The quoted legislation was effective September 1, 1967 and was intended to change the "no residue of a residue” rule *766theretofore existing in the State of New York to the effect that, as here, if one of several residuary legatees died before his interest vested, and further that if an intent could not be ascertained from a reading of the will that some other disposition was made of the interest in the estate in question to or among other legatees, such lapse resulted in an intestacy (Matter of Urchs, 15 NY2d 893, modfg 20 AD2d 291).

The argument advanced is defective in two respects. First, EPTL 3-3.4 when read with EPTL 1-1.5 relating to rights accrued under dispositions in effect prior to the effective date of the chapter is not retroactive to the estate of a person dying prior to such effective date under the circumstances of this case where the legatee predeceased the decedent. (Matter of Amann, 35 AD2d 720; Matter of Craig, 60 Misc 2d 264.) Second, even if the statute were controlling there is an alternate disposition of the legacy in question in the will which also satisfies the rule in effect prior to September 1, 1967, applicable to this case, that no intestacy results when a portion of the residuary gift fails where a contrary intent is found in the will. (Matter of Dammann, 12 NY2d 500; cf. Matter of Urchs, supra; 7 Warren’s Heaton, Surrogates’ Courts [1972 Rev], § 16.) No straining of the language used by this testator is necessary to find his intent, as he clearly and specifically mentioned the possibility of lapsed legacies in his will, and in my opinion, properly disposed of such.

Paragraph Second as quoted above includes lapsed legacies in the gift to the legatees of the remainder. There are no legacies in the will other than the provisions for the wife and the remainder in percentages as stated above. (Matter of Cotterell, 36 Misc 2d 1056.) Testator had to have in mind that should one of the legatees receiving a percentage of the estate in paragraph Third A of the will predecease him, this lapsed legacy was to be distributed to the University of Wisconsin under the clear language used in paragraph Third B. The fact that the remaining 30% was not spelled out in that fashion by the testator was to provide for the contingency as he stated "[a]ll the rest, residue and remainder of said principal after the payments mentioned in Sub-paragraph 'A’ above” that should there be any lapse, such lapse would inure to the benefit of the University of Wisconsin, and I so hold.

None of the legatees that disagree with the proposed distribution in the account of the lapsed legacy to the University of Wisconsin are distributees of the decedent that would benefit *767by holding of intestacy as to this legacy. The same result based on the same reasons would be dictated against any claim that the 12% interest of Anna I. Brown lapsed and became intestate property. The distributees were mentioned as legatees and were given notice but did not appear to raise this question.

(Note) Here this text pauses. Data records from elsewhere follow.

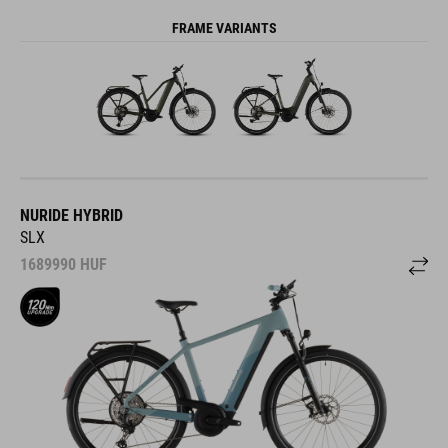
FRAME VARIANTS
NURIDE HYBRID
SLX
1689990
HUF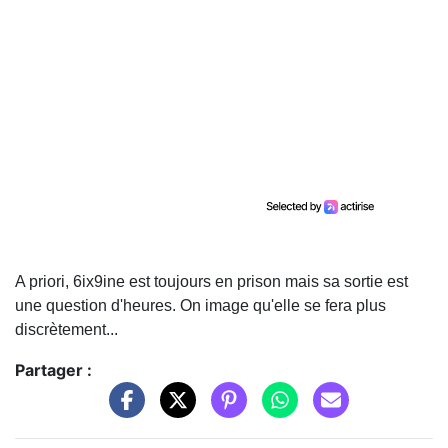
A priori, 6ix9ine est toujours en prison mais sa sortie est
une question d'heures. On image qu'elle se fera plus
discrètement...
Partager :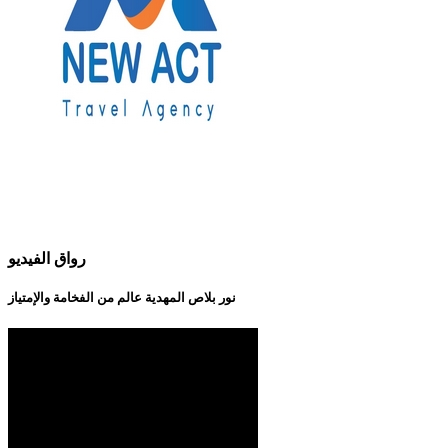
رواق الفيديو
نور بلاص المهدية عالم من الفخامة والإمتياز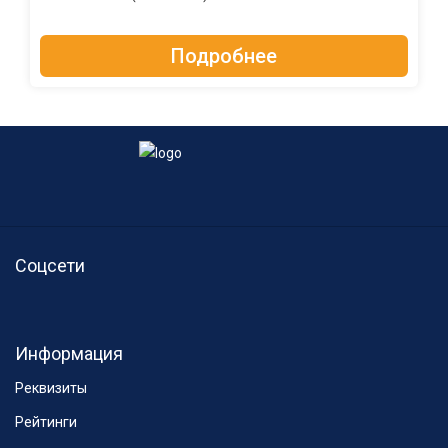
Подробнее
Соцсети
Информация
Реквизиты
Рейтинги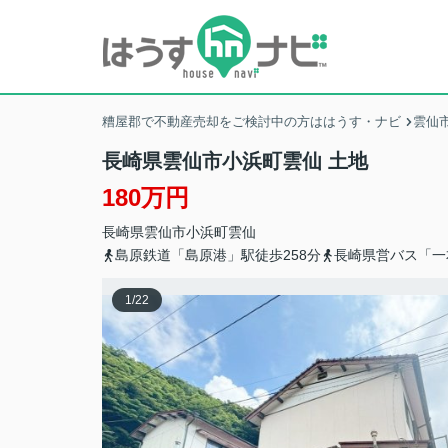
糟屋郡で不動産売却をご検討中の方ははうす・ナビ
雲仙
長崎県雲仙市小浜町雲仙 土地
180万円
長崎県
雲仙市
小浜町雲仙
島原鉄道「島原港」駅徒歩258分
長崎県営バス「一
1
/
22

In a related problem, 2% of the estate after the death of the wife under paragraph Third A was given to the Lutheran Home for Aged of Eau Claire, Wisconsin. This home has closed but its functions absorbed by the American Lutheran Homes, Inc., to which distribution of the 2% interest is proposed to be made. In view of the foregoing holding, the only parties entitled to be heard on this proposed distribution and to object thereto are the University of Wisconsin and the Attorney-General of the State of New York. Neither party objects to this proposed distribution so that the said 2% interest as aforesaid shall be paid to the American Lutheran Homes, Inc. for the benefit of the aged.